Tuesday, June 15, 2010

Really Big Ten ... Twelve ... Whatever


There has been much talk of late in these parts about affiliation.

The dominant conversation here on my radio and newspaper is about colleges and conference affiliations and the relative values of several different affiliation. There is much gnashing of teeth over the loss of tradition and anticipation of possible futures. It is a reminder of the importance of affiliation, of belonging, of the value of connecting and the importance of seeking out such connections as are most valuable in so many ways.

Which is the problem with affiliations.

They are value-based. Well, what isn’t in this world? It is our essential motivation, our greatest purpose. To value. To find and receive value. To share value, particularly where it returns more value to us. It is the lens, the dogma, the doorway through which we come to affiliate.

What’s in this for me?

Every affiliation, every relationship, every purchase and gift subsists in this narrow category. Every act, every choice, every moment of every day is measured by its value. What did I gain? What did I add?

And this is the source of our every failure. We hope for value that we cannot obtain in this world, we ask for value from those around us that they cannot give, we pretend to add value to the world that we do not have. We have raised this world and each other and our lives to a bar that they cannot pass. We have laid down a standard that cannot be met.

Because we are prisoners of affiliations who do not understand what value is.

The word affiliation does not appear in the Bible. Ever. Anywhere. God is not interested in our affiliations, knowing that we assign them value that does not exist.
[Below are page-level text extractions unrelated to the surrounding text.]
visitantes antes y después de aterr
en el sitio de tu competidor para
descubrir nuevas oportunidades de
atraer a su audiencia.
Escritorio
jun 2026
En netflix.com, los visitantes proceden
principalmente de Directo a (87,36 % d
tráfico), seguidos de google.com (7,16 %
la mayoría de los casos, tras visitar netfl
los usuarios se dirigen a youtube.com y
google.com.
What matters is not affiliation, not the simple, pragmatic, contractual, careful, casually made and easily broken relationships that we pretend matter.

What matters is love.

Compassion, as Luther translated it, is not an affiliation of value. It is, rather, a gut-wrenching, full body and soul leaping, go all in approach to life and the world around us. It is not a “what could I choose to do?” but a “how could I not?” altitude of existence. It is the fullness of grace, the wholeness of abundant life, the challenge and dare of discipleship.

It is the difference between listening to news about poverty and putting a check in the offering. It is the difference between worrying about pollution and changing the way we use energy. It is the difference between caring about homelessness and picking up a hammer at a Habitat build. It is the difference between a sympathy card and a hug.
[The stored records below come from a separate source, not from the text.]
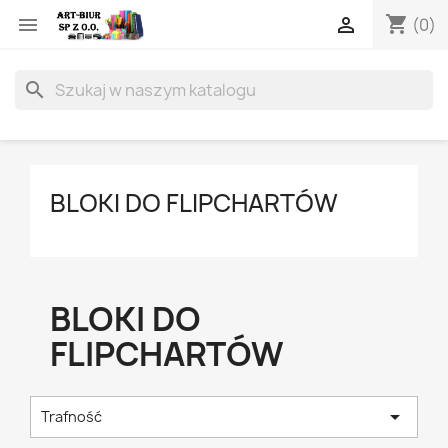
shopping_cart


(0)
search
BLOKI DO FLIPCHARTÓW
BLOKI DO
FLIPCHARTÓW

Trafność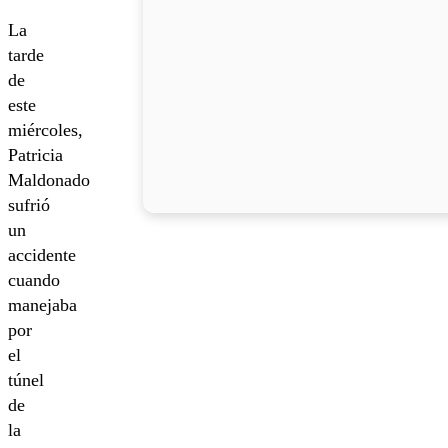
La
tarde
de
este
miércoles,
Patricia
Maldonado
sufrió
un
accidente
cuando
manejaba
por
el
túnel
de
la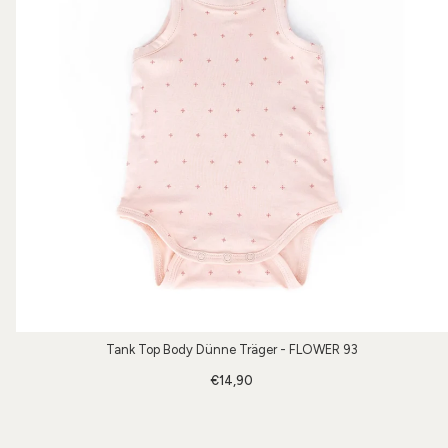
Tank Top Body Dünne Träger - FLOWER 93
€14,90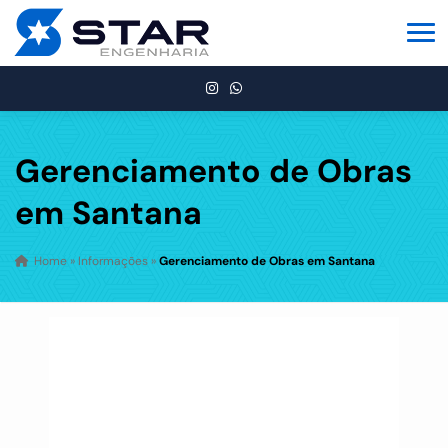
Gerenciamento de Obras
em Santana
Home
»
Informações
»
Gerenciamento de Obras em Santana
And it is what really adds value.

No one has ever been truly changed by an affiliation. Oh, certainly, we’ve shared by, delighted in, been proud of our affiliations, but not changed. It is only profound and intimate places of compassion that have the power to form and move. It is only grace. It is only love.

For what else except grace has the power to move a God of wrath and righteousness to give his own Son to redeem a broken and lost creation? No affiliation of this world or the next can produce such a day.

For we are daily blessed to know a God who does not affiliate with us but loves us, graces us, embraces and sacrifices for us. And perhaps we might, in the midst of our search for affiliation, pause to love as well.

If it might not make much news, it would surely change the world.